• Required work:
Convert the records below into a numbered list, starting with their first line and ending with the line containing "7: (52, 54)", with both of those lines included. Omit any blank lines, and leave out every line after that one.
☆ ☆ ☆
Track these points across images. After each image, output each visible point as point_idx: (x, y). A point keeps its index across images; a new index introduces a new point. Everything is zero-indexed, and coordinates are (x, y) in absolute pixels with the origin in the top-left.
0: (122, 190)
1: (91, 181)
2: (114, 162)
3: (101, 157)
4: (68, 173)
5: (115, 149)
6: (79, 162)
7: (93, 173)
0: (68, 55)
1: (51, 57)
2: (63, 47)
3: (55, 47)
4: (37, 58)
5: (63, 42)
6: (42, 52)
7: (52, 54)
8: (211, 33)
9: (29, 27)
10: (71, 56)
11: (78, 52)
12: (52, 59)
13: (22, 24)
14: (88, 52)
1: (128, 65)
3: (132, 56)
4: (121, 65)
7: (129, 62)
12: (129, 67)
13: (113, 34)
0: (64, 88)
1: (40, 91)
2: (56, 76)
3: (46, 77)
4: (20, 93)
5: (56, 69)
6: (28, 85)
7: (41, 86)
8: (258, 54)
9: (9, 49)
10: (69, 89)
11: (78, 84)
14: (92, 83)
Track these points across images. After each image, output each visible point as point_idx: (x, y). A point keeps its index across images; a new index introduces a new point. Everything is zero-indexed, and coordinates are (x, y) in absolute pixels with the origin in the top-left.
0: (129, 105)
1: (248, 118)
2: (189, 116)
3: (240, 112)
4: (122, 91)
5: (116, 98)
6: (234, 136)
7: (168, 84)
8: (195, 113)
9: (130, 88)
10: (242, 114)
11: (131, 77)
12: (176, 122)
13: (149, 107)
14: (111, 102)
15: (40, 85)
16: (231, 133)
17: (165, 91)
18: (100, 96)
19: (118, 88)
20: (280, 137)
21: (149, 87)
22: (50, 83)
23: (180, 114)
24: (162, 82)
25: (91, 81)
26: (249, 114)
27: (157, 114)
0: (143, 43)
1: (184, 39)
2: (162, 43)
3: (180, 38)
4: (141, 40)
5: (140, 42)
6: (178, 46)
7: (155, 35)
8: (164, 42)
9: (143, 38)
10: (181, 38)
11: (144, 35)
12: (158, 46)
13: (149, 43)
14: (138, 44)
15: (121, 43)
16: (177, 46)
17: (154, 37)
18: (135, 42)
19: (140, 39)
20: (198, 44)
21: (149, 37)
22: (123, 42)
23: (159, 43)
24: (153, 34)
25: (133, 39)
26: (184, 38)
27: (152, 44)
☆ ☆ ☆
• Exercise output:
1. Track these points across images. After each image, output each visible point as point_idx: (x, y). A point keeps its index across images; a new index introduces a new point. Everything is zero-indexed, and coordinates are (x, y) in absolute pixels with the origin in the top-left.
2. 0: (122, 190)
3. 1: (91, 181)
4. 2: (114, 162)
5. 3: (101, 157)
6. 4: (68, 173)
7. 5: (115, 149)
8. 6: (79, 162)
9. 7: (93, 173)
10. 0: (68, 55)
11. 1: (51, 57)
12. 2: (63, 47)
13. 3: (55, 47)
14. 4: (37, 58)
15. 5: (63, 42)
16. 6: (42, 52)
17. 7: (52, 54)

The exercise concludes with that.